Hedgehog induces formation of PKA-Smoothened complexes to promote Smoothened phosphorylation and pathway activation

Science Signaling
1 Jul 2014
Vol 7, Issue 332
p. ra62

PKA Switches Partners to Promote Hedgehog Signaling

Hedgehog is a secreted protein that controls developmental patterning and cell fate specification. Hedgehog binds to the transmembrane receptor Patched to relieve inhibition of the seven-transmembrane protein Smoothened (Smo), which in turn activates the transcription factor Ci by inhibiting its phosphorylation by the kinase PKA. Li et al. found that, in fruit flies, activated Smo directly bound to and was phosphorylated by the catalytic subunit of PKA. Phosphorylated Smo recruited more of the catalytic subunit of PKA, which prevented the interaction between PKA and Ci, enabling Ci to activate Hedgehog-regulated genes. Thus, this switching of PKA-substrate interactions controls activation of Hedgehog signaling.

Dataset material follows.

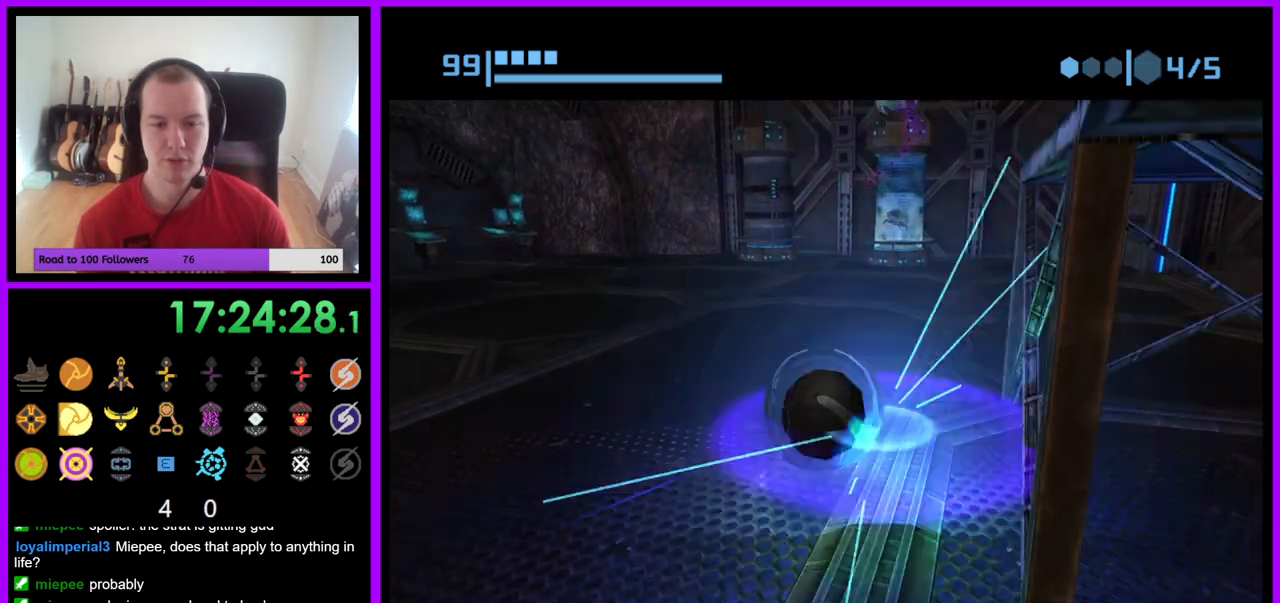
{"buttons": [], "left_stick": "center", "right_stick": "center", "events": [[33, "A", "up"], [233, "A", "down"], [333, "A", "up"]]}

Hedgehog (Hh) is a secreted glycoprotein that binds its receptor Patched to activate the G protein (heterotrimeric guanine nucleotide–binding protein)–coupled receptor–like protein Smoothened (Smo). In Drosophila, protein kinase A (PKA) phosphorylates and activates Smo in cells stimulated with Hh. In unstimulated cells, PKA phosphorylates and inhibits the transcription factor Cubitus interruptus (Ci). We found that in cells exposed to Hh, the catalytic subunit of PKA (PKAc) bound to the juxtamembrane region of the carboxyl terminus of Smo. PKA-mediated phosphorylation of Smo further enhanced its association with PKAc to form stable kinase-substrate complexes that promoted the PKA-mediated transphosphorylation of Smo dimers. We identified multiple basic residues in the carboxyl terminus of Smo that were required for interaction with PKAc, Smo phosphorylation, and Hh pathway activation. Hh induced a switch from the association of PKAc with a cytosolic complex of Ci and the kinesin-like protein Costal2 (Cos2) to a membrane-bound Smo-Cos2 complex. Thus, our study uncovers a previously uncharacterized mechanism for regulation of PKA activity and demonstrates that the signal-regulated formation of kinase-substrate complexes plays a central role in Hh signal transduction.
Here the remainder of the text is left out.